Audai Shakour is original; his ideas are fresh but also feasible. His proposal for a Web site for swapping books, sharing carpools home and professor evaluations is something that no other candidate mentioned. It’s simple, but it would have an immediate impact on students. Audai also promises to halve the executive budget to $35,000 with proceeds going to student organizations, something that only Hilary also proposed. He’s a great candidate with realistic ideas; if he wins students will see tangible results.

In hopes of preserving my journalistic integrity, I must admit that Audai is my fraternity brother, but before I began this column I approached him and told him that if he wants me not to write it, I wouldn’t. He agreed to let me write it even if it had ultimately led to an unfavorable review.

Henry Roosevelt is great and an important candidate to me. He’s an average student who came into his interview with a hickie; a reminder that other candidates take themselves too seriously and are overachievers, not the norm. Sadly, Henry’s loyalty to the crew team would prevent him from making the position of SA president his first priority.
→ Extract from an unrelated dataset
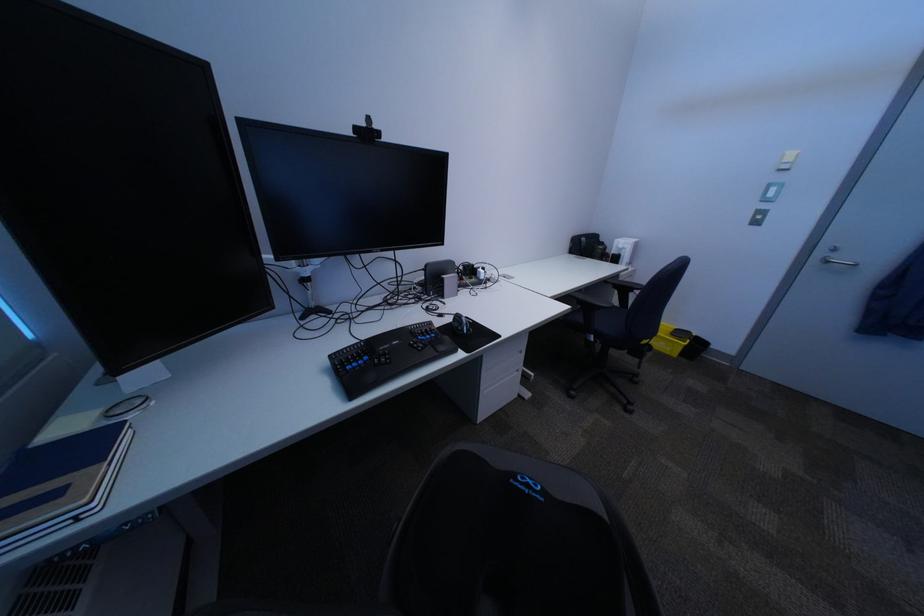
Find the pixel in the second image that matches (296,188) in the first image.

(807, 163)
C.J. Calloway is well spoken and armed with good ideas, and I see why he’s considered a frontrunner. Sadly, his ideas sound less like feasible goals and more like a lofty political agenda. Also, despite being a senator, he stated that he “wasn’t a big proponent of legislation.” When a senator says he’s not big on legislation, he’s saying he’s not big on doing his job.
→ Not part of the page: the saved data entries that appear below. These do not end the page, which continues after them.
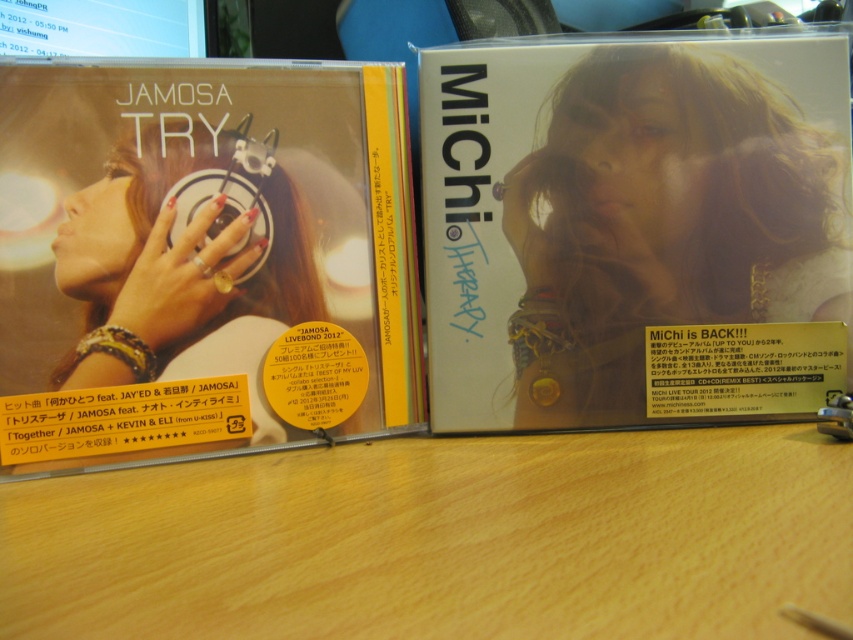
You are organizing a music collection and need to place the matte white cd at center on the wooden table at center. Based on the scene description, will the CD fit on the table without overhanging the edges?

The matte white cd at center has a greater height compared to wooden table at center, which means the CD is taller than the table. Since height is a vertical measurement, this might indicate that the CD cannot be placed on the table without overhanging the edges due to its greater height.

In the scene shown: You are a collector organizing CDs on a shelf. You have a matte black cd at left and a matte white cd at center. Which CD should you move to make space for a new CD that requires more room? Explain your choice based on their positions.

The matte black cd at left is closer to the viewer than the matte white cd at center. To make space for the new CD, you should move the matte white cd at center since it is further back and might allow more room when shifted forward.

You are organizing a music collection and need to place the matte black cd at left and the matte white cd at center into a storage box. The box has a divider that separates items into left and right compartments. If you want to keep their original arrangement as shown in the image, which cd should go into the left compartment?

The matte black cd at left should go into the left compartment because it was originally positioned on the left side of the matte white cd at center.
Next is Lamar Thorpe, a nice guy with decent ideas who transferred in this year and spent five years in the Navy. I can’t see him understanding GW students. Furthermore, his angst would make it difficult for him to work with the administration. To quote him, “Every time someone says that ‘we’re working with administration’ they’re saying that ‘we’re working against students.'”

Finally, are three candidates who leave me begging students to “vote for anyone but them.”
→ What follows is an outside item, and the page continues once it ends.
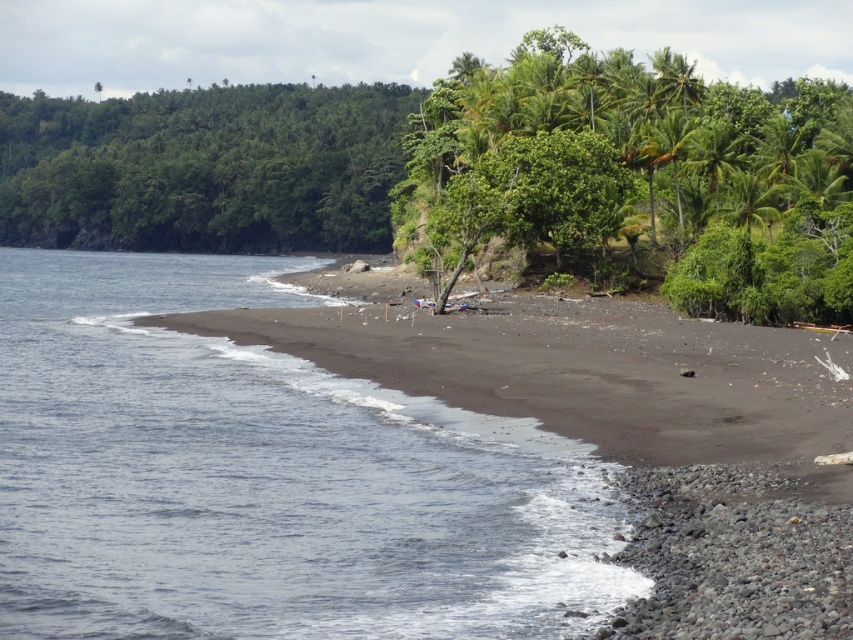
You are standing on the beach and notice the dark blue water at lower left and the green leafy trees at upper left. Which object is closer to the horizon?

The green leafy trees at upper left are closer to the horizon because they are positioned above the dark blue water at lower left, which is lower in the image and thus farther from the horizon.

You are standing on the beach looking towards the sea. You see the dark blue water at lower left and the green leafy trees at upper right. Which object is closer to the horizon?

The dark blue water at lower left is closer to the horizon because it is positioned below the green leafy trees at upper right, placing it further away from the viewer and thus nearer to the horizon.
Ryan Luther is a joke with nothing better to do. People signing his petition are sad examples about how to some the SA is a gag.

Jon Ostrower’s platform consists primarily of ideas I heard from everyone. More to the point, he ran a dirty campaign and was active in reporting other candidates’ violations to the JEC. I can’t respect a candidate like that.

Lastly is Ben Traverse: a politician who takes himself too seriously. I started Ben’s interview like I started Hilary’s and asked him to convince me that his reputation as an arrogant pompous politician was undeserved. Unlike Hilary, he couldn’t; two minutes in he told me about his “70 pieces of legislation.” I came into that interview thinking Ben was a politician clueless about what being a student is like. I left thinking the same thing. I can’t deny that he knows his stuff but I can’t consciously consider someone that out of touch.

That’s it. Those are the candidates and my reflections on them. I wish everyone the best of luck, and hope that whoever wins exceeds my expectations. Get out there and vote.

-The writer, a sophomore majoring in international affairs, is a Hatchet columnist.